Researchers from the University of Illinois College of Engineering have demonstrated that these fingerprints exist within smartphone sensors, mainly because of imperfections during the hardware manufacturing process.
The researchers focused specifically on the accelerometer, a sensor that tracks three-dimensional movements of the phone - essential for countless applications, including pedometers, sleep monitoring, mobile gaming – but their findings suggest that other sensors could leave equally unique fingerprints.
"When you manufacture the hardware, the factory cannot produce the identical thing in millions. So these imperfections create fingerprints," said associate professor Romit Roy Choudhury.
These fingerprints are only visible when accelerometer data signals are analysed in detail. Most applications do not require this level of analysis, yet the data shared with all applications - your favourite game, your pedometer - bear the mark. Should someone want to perform this analysis, they could do so, researchers said.

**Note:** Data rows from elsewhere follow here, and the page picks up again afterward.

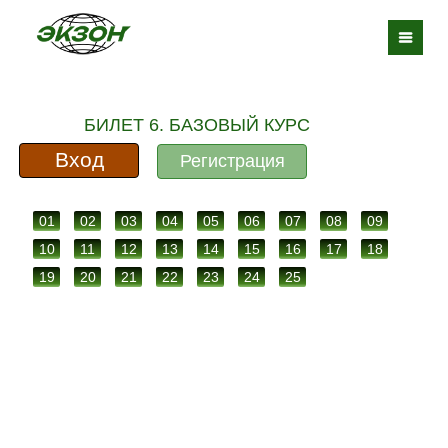
БИЛЕТ 6. БАЗОВЫЙ КУРС
Вход
Регистрация
01
02
03
04
05
06
07
08
09
10
11
12
13
14
15
16
17
18
19
20
21
22
23
24
25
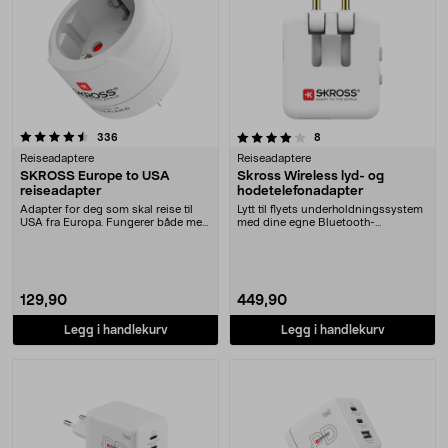
4.0 av 5 stjerner
anmeldelser
anmeldelser
336
8
Reiseadaptere
Reiseadaptere
SKROSS Europe to USA
Skross Wireless lyd- og
reiseadapter
hodetelefonadapter
Adapter for deg som skal reise til
Lytt til flyets underholdningssystem
USA fra Europa. Fungerer både med
med dine egne Bluetooth-
jordede og ....
hodetelefoner. Skro....
129,90
449,90
Legg i handlekurv
Legg i handlekurv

The study tested more than 100 devices over the course of nine months: 80 standalone accelerometer chips used in popular smartphones, 25 Android phones, and 2 tablets.
The accelerometers in all permutations were selected from different manufacturers, to ensure that the fingerprints weren't simply defects resulting from a particular production line.
With 96 percent accuracy, the researchers, including graduate students Sanorita Dey and Nirupam Roy, could discriminate one sensor from another.
"We do not need to know any other information about the phone - no phone number or SIM card number. Just by looking at the data, we can tell you which device it's coming from. It's almost like another identifier," said Dey.
In the real world, this suggests that even when a smartphone application does not have access to location information (by asking "this application would like to use your current location"), there are other means of identifying the user's activities.
It could be obtained with an innocuous-seeming game or chatting service, simply by recording and sending accelerometer data. To collect the data, the researchers - as with any would-be attacker - needed to sample the accelerometer data.
Each accelerometer was vibrated using a single vibrator motor - like those that buzz when a text message is received - for two-second intervals. During those periods, the accelerometer detected the movement and the readings were transmitted to a supervised-learning tool, which decoded the fingerprint.
"Even if you erase the app in the phone, or even erase and reinstall all software, the fingerprint still stays inherent. That's a serious threat," Roy said.